* _EXTRACT_:
Path: utzoo!utgpu!water!watmath!clyde!att!osu-cis!tut.cis.ohio-state.edu!mailrus!ames!vsi1!altnet!uunet!portal!cup.portal.com!
From: bcase@cup.portal.com (Brian bcase Case)
Newsgroups: comp.arch
Subject: Re: CISCy RISC? RISCy CISC?
Message-ID: <10192@cup.portal.com>
Date: 19 Oct 88 18:59:16 GMT
References: <973@naucse.UUCP>
Organization: The Portal System (TM)
Lines: 97

>(I just know I'm going to regret this, but hey, it's late.)

Nah, we're as gentle as a spring rain in this group.  :-)

>Just what is it about RISC vs. CISC that really sets them apart?
>With my very naive understanding, it really seems that the big
>difference is that RISC models will let one get into the high
>speed technologies faster (which we really haven't seen out on
>the market place yet).  Other than that, I doubt I would care
>whether my machine is RISC or CISC, if I can even tell them apart.

You are right!  *Who cares* what it is, as long as it meets your
needs.  This is the old concept of the "High-level language machine"
about which Patterson wrote before the RISC I came out.  The point
is that a HLL machine can be perfectly well implemented at a VERY
low level as long as the user sees a HLL machine.

* _ACTION ITEM_: Write the next part of the newsgroup post on RISC versus CISC, starting after its final sentence.

(Entries drawn from a collection)
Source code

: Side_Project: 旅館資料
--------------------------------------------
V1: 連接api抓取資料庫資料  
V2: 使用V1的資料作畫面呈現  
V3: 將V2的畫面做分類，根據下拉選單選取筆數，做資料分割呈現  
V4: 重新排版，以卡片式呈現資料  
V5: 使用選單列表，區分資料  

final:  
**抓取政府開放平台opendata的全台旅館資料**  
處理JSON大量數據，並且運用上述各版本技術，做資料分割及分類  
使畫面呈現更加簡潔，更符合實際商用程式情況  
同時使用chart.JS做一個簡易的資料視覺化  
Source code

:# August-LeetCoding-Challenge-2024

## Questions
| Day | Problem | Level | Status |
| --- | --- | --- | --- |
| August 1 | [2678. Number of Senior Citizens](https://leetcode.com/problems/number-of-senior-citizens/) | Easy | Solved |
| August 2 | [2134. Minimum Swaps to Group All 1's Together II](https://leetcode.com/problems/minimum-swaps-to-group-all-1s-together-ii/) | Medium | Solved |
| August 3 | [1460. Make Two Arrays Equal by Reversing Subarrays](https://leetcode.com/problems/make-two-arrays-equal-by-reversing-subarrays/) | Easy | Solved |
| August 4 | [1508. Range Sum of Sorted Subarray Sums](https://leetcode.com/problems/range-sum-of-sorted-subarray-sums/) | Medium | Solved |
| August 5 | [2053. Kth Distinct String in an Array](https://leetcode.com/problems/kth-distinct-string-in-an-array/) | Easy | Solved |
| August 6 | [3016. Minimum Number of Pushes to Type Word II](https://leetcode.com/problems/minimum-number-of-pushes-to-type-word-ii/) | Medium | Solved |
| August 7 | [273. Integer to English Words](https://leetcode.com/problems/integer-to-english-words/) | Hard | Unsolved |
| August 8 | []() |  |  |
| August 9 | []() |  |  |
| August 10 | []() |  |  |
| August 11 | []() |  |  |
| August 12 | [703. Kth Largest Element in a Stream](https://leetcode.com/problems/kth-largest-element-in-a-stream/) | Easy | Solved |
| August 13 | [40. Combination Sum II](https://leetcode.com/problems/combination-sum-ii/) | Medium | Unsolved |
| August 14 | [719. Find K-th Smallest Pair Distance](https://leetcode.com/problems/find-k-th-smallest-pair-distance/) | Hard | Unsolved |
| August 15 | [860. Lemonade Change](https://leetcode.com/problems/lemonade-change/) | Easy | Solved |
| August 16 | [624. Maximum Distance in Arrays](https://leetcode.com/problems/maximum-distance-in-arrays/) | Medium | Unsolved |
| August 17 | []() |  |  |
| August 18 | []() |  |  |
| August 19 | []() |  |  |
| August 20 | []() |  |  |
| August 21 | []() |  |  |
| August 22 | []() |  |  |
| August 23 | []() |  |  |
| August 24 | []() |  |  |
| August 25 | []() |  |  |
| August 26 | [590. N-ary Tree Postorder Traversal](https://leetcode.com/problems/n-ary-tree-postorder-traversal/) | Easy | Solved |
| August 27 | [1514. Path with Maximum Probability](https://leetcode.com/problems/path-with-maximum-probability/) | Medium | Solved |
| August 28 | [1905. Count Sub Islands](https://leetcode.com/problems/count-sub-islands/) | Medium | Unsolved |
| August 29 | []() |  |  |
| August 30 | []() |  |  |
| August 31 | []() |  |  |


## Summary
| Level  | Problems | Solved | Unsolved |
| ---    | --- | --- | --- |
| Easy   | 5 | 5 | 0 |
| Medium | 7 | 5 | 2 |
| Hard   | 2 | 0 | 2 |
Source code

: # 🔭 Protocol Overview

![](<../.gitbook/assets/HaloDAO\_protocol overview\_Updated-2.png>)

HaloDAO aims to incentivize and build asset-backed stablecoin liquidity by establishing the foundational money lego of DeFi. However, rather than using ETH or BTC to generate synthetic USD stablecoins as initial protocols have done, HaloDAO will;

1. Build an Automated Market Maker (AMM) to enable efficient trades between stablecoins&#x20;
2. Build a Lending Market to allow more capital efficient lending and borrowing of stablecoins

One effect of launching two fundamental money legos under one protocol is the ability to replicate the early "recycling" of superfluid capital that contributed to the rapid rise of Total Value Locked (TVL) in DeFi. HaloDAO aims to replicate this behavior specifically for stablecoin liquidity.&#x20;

* _EXERCISE RESULT_:
BUT, RISC is easier to make go fast than CISC.  Some, but only some,
of the advantage is that RISCs are starting fresh while most CISCs
must be backward compatible.  Even so, there are no new CISC designs
being done, that I know of.  THe point is, if you have a choice, you'd
be dumb to design a CISC instead of a RISC, at least with what we
know at this time.

The real difference:  Optimizing compilers can do a great job of
optimizing at a low level, but not at a higher level; i.e., RISC
instructions implement the right primitives, CISC implements groups
of operations at once thus preventing the compiler from breaking
them up so that the individual parts can be eliminated, factored out
of loops, reused, etc.  Now, given that the compiler wants simple,
composable primitives, we notice with glee that these are exactly the
things that can be implemented in a uniform pipeline! Wow!  *Synergy*
The whole is greater than the sum of the parts.  There is much more to
it, things like registers and exposed parallelism, but I think this
pretty much sums it up (if possible).

Would you buy a book called "Understanding RISC" if someone wrote it?
I hope so!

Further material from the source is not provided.